Recommended Approach: Better Safe than Sorry

 

Our world is becoming increasingly technological, and the liabilities that companies face as a result of not just cybersecurity breaches themselves, but the organization's handling of the incidents, are both wide-ranging and serious. Corporate leaders whose businesses deal with personal data or any other materials that may cause them to be the target of a cybersecurity attack need to educate and prepare themselves both to defend against a potential breach and how to coordinate the response that comes after.
The best offense is a good defense, so the first step that corporations should take is trying to prevent the breaches from happening in the first place. There are many monitoring and compliance requirements readily available that are necessary to meet various statutory standards, so a good starting point for any corporation is to ensure that their current security is up to par according to these metrics.

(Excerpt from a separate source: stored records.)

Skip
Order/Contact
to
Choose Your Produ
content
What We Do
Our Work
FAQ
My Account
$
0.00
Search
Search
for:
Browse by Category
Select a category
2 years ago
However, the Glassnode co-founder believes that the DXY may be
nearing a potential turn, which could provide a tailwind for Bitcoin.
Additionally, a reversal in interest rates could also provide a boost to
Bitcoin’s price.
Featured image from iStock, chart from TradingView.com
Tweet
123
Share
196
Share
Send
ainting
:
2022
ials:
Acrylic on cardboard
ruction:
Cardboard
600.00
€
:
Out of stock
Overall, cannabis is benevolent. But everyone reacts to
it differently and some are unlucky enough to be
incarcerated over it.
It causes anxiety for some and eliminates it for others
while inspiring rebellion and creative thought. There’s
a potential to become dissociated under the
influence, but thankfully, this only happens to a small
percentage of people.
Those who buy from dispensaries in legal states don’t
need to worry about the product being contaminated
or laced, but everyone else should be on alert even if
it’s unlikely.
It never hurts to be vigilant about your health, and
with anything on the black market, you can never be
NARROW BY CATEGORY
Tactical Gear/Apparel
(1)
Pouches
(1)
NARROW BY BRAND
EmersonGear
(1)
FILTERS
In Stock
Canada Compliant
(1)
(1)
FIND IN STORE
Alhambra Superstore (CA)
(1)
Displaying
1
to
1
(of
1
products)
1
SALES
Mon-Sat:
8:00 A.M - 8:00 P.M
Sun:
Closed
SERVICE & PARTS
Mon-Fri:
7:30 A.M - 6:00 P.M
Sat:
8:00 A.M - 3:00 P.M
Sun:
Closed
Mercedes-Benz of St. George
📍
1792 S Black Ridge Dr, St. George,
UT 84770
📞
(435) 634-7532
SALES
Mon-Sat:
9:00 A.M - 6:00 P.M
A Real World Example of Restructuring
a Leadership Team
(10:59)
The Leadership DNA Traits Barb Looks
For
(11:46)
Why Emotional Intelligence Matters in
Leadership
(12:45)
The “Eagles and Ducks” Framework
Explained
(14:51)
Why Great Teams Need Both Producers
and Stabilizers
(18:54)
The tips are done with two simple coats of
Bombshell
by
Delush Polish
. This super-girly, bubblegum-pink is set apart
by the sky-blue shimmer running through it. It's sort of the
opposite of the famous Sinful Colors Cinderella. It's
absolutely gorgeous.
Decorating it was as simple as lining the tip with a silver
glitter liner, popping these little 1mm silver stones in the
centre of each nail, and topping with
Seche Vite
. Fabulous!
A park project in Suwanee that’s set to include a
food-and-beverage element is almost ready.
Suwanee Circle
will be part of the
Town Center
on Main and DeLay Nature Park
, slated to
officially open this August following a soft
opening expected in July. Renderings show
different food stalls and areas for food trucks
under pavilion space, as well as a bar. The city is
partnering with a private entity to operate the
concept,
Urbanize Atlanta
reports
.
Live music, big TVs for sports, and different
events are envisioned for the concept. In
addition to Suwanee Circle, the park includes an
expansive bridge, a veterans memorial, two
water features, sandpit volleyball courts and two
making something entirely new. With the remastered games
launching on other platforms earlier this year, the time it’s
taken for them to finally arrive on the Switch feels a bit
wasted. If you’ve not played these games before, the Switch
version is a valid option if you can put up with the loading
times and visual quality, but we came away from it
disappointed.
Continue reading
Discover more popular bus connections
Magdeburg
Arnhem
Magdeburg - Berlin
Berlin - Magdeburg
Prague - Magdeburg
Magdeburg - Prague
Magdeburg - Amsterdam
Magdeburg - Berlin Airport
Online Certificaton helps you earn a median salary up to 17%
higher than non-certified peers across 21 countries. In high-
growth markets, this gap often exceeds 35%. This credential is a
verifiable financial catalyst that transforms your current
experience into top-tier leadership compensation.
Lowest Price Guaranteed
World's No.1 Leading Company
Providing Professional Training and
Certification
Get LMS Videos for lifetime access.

As a result of the increasing number of cyberattacks in the last few years, many technology experts have been offering advice to corporations, and others have been working with federal organizations to come up with best practice suggestions to assist corporations in shoring up their defenses.

 

In dealing with such a complex system of administrative, regulatory, and enforcement entities under a piecemeal set of laws that vary by state, however, it is also important for companies to remember collaboration. Corporate executive, legal, technical, and security teams need to work together to stay on top of the security situation before, during, and after any incidents occur. This approach is particularly helpful when it comes to deciding whether, when, and how to cooperate with the government when incidents occur, as a united front and a uniform understanding among the company can be crucial. Much of an effective cybersecurity attack response requires cooperation amongst these parties, which necessitates not only internal communication, but that all parties be generally fluent in cybersecurity and able to comprehend all of the potential liabilities to facilitate a productive conversation on how best to handle any incident that may arise.
 

Conclusion:

 

What happened to Target is unfortunately not an isolated incident. Since 2013, numerous other major retailers have experienced similar cybersecurity breaches, with their customers' credit and debit card information showing up on cybercrime stores such as rescator.cm, owned by a Ukrainian hacker who appears to dominate the stolen credit card trade. In September 2014, nearly every Home Depot store across the nation was hit using the same malware used in the Target breach. Other hacked retailers include Sally Beauty, P.F. Chang's and Harbor Freight, as well as Michaels, Neiman Marcus, UPS, Goodwill, JP Morgan, and many, many others.

 

With cyber attacks becoming demonstrably commonplace, it is of the utmost importance for the leaders of corporations to acknowledge the risks of this new means of data storage and prepare appropriately. Security software that constantly evolves and updates, more frequent checks to try to catch data breaches earlier, and developing a clear and thorough plan of action for handling a breach long before one occurs are all crucial, as is communication with customers and clients as quickly as is feasible. The public is becoming increasingly aware of the cybersecurity risks that companies today are facing, but history has shown time and time again that these incidents are far more likely to be forgiven by the public when a company is honest and transparent, as in Johnson & Johnson's 2009 Tylenol recall, and far less so when the company tries to cover the mistake up, like Toyota did in 2009 and Volkswagen did in 2014.